(Reuters) - Apple Inc, following antitrust scrutiny in Europe and the United States, has altered the search algorithm for its App Store so that the company’s own apps do not dominate the top positions, the New York Times reported on Monday.
Apple declined to comment on the report.
Apple made the tweaks in July, the Times reported. The newspaper performed an analysis of six years of search results that showed that Apple’s own apps ranked first for at least 700 search terms in the store since 2016. The newspaper said its analysis included rankings of more than 1,800 specific apps across 13 keywords since 2013.
After the software change in July, fewer of Apple’s own apps appeared at the top of search results, executives told the newspaper. The Wall Street Journal also published an examination of Apple’s App Store rankings that month, with similar findings that Apple’s own apps often ranked highly for generic search terms.
Apple told the Times that its apps crowded the top search listings because the company’s algorithm was designed deliver multiple apps from the developer that the user had expressed interest in.
For example, searches for the game Angry Birds might bring up other titles by the game’s maker, Rovio Entertainment. Searches for common terms such as “music” or “podcast” would return Apple Music or Apple Podcasts, along with unrelated Apple apps, forcing Apple’s competitors further down the listings.

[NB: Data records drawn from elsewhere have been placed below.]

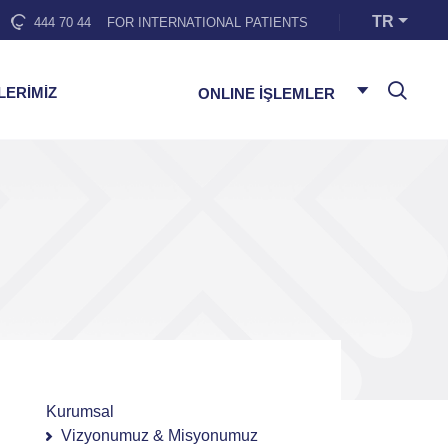
TR
444 70 44
FOR INTERNATIONAL PATIENTS
LERİMİZ
ONLINE İŞLEMLER
Kurumsal
Vizyonumuz & Misyonumuz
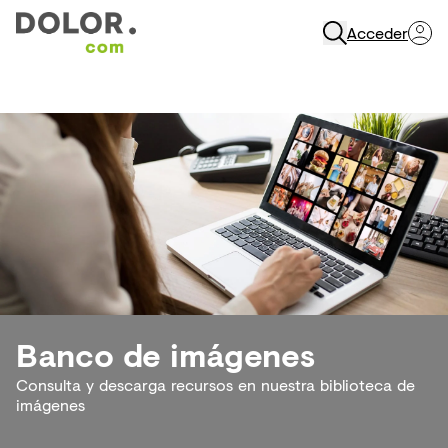
Acceder
Abrir Navegación
Banco de imágenes
Consulta y descarga recursos en nuestra biblioteca de
imágenes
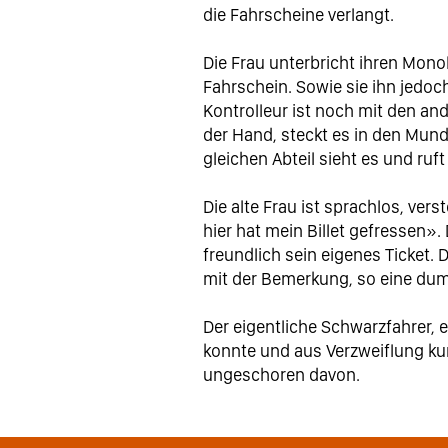
die Fahrscheine verlangt.
Die Frau unterbricht ihren Mon
Fahrschein. Sowie sie ihn jedoch 
Kontrolleur ist noch mit den an
der Hand, steckt es in den Mund 
gleichen Abteil sieht es und ru
Die alte Frau ist sprachlos, ver
hier hat mein Billet gefressen»
freundlich sein eigenes Ticket.
mit der Bemerkung, so eine dum
Der eigentliche Schwarzfahrer, 
konnte und aus Verzweiflung ku
ungeschoren davon.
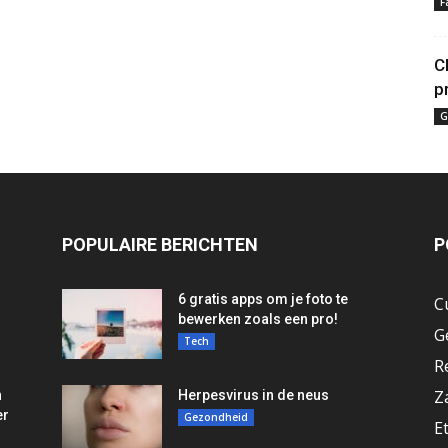
F
C
p
G
POPULAIRE BERICHTEN
P
6 gratis apps om je foto te
C
bewerken zoals een pro!
G
Tech
R
Z
n
Herpesvirus in de neus
er
Gezondheid
E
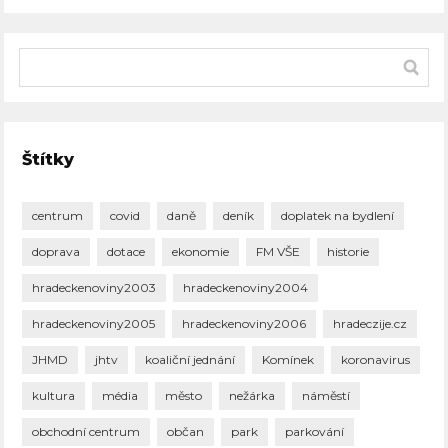
Štítky
centrum
covid
daně
deník
doplatek na bydlení
doprava
dotace
ekonomie
FM VŠE
historie
hradeckenoviny2003
hradeckenoviny2004
hradeckenoviny2005
hradeckenoviny2006
hradeczije.cz
JHMD
jhtv
koaliční jednání
Komínek
koronavirus
kultura
média
město
nežárka
náměstí
obchodní centrum
občan
park
parkování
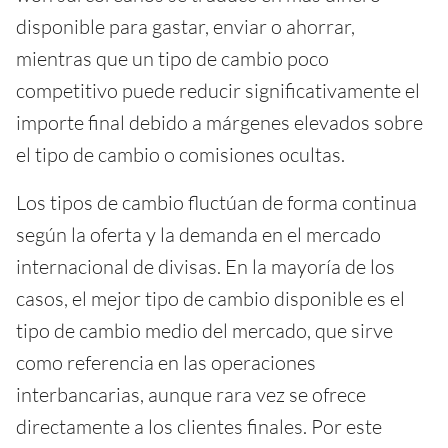
disponible para gastar, enviar o ahorrar,
mientras que un tipo de cambio poco
competitivo puede reducir significativamente el
importe final debido a márgenes elevados sobre
el tipo de cambio o comisiones ocultas.
Los tipos de cambio fluctúan de forma continua
según la oferta y la demanda en el mercado
internacional de divisas. En la mayoría de los
casos, el mejor tipo de cambio disponible es el
tipo de cambio medio del mercado, que sirve
como referencia en las operaciones
interbancarias, aunque rara vez se ofrece
directamente a los clientes finales. Por este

Under Apple’s tight control, the App Store is the only way to install software on the iPhone, but Apple also competes with developers on the store.
The company’s App Store practices have come under antitrust scrutiny in Europe, where Dutch regulators are investigating whether the firm favors its own apps, and the policies are also the target of a civil lawsuit that the U.S. Supreme Court recently allowed to proceed.
The U.S. Department of Justice is also considering an Apple probe, but officials have not disclosed what they might be examining.
Apple told the Times it made the change to help users better find the apps they are looking for.
“There’s nothing about the way we run search in the App Store that’s designed or intended to drive Apple’s downloads of our own apps,” Philip Schiller, Apple’s senior vice president who oversees the App Store, told the Times. “We’ll present results based on what we think the user wants.”